Third, and last: File Sharing and the dangers to the home PC. I was talking to my sister the other day and the subject of the home computer came up. My sister mentioned that the family computer had died thanks to a very nasty virus that her teenager daughter had introduced. My sister told me that the computer had become unusable before it totally died. Viruses had taken over the browser, forcing user to porn sites, gambling sites, etc, etc. Millions of pop-ups were showing up. There was spyware everywhere.
The cause of these problems on their family PC was their teenager daughter's habit of downloading any file-sharing program that struck her fancy. In her reckless attempts at getting and sharing the latest songs, she failed to take even the simplest precautions to prevent the infection of the computer by rouge software.

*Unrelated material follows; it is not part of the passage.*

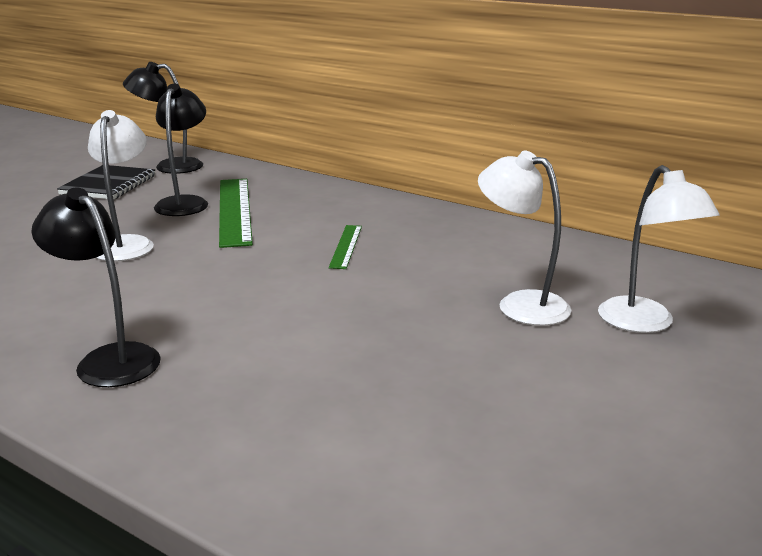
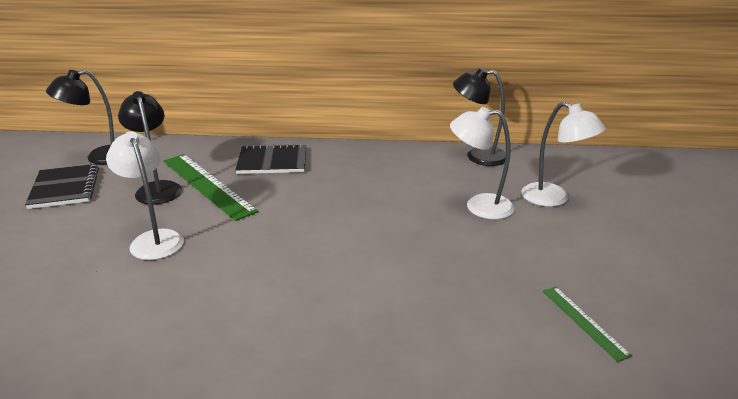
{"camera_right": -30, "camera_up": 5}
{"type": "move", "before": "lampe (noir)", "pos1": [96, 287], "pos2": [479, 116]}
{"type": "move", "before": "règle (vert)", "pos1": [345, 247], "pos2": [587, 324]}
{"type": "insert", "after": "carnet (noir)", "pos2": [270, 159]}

Conclusion: The conclusion to me is that parents that allow their children unlimited and unsupervised access to the Internet are risking no only their computer systems, but their children as well. I think some simple precautions should be in order.
(1) Remove modems and WiFi NICs from the child's computer. The only way they should be able to get online is by plugging into the family's broadband router.
(2) Put the router, and better yet, the computer, into a centralized family office. This will force all online activity to be performed in an area that can be supervised, versus hiding in their bedrooms.
(3) Webcam? Unless the kid can provide some compelling reason as to why they need one, then they don't get one. Keep in mind that there are other ways they get images online... such as using their mobile phone camera and transferring them to their computer.
(4) Restrict online hours. You need to password protect the router and have it only one for certain times. Access outside of those time are on as ass-needed basis and have to be explicitly permitted.
I don't think parents need to be paranoid. Common sense will go a long way. The computer and online access should be controlled just like television and gaming. The parents have to control the quantity and quality of access to all these things.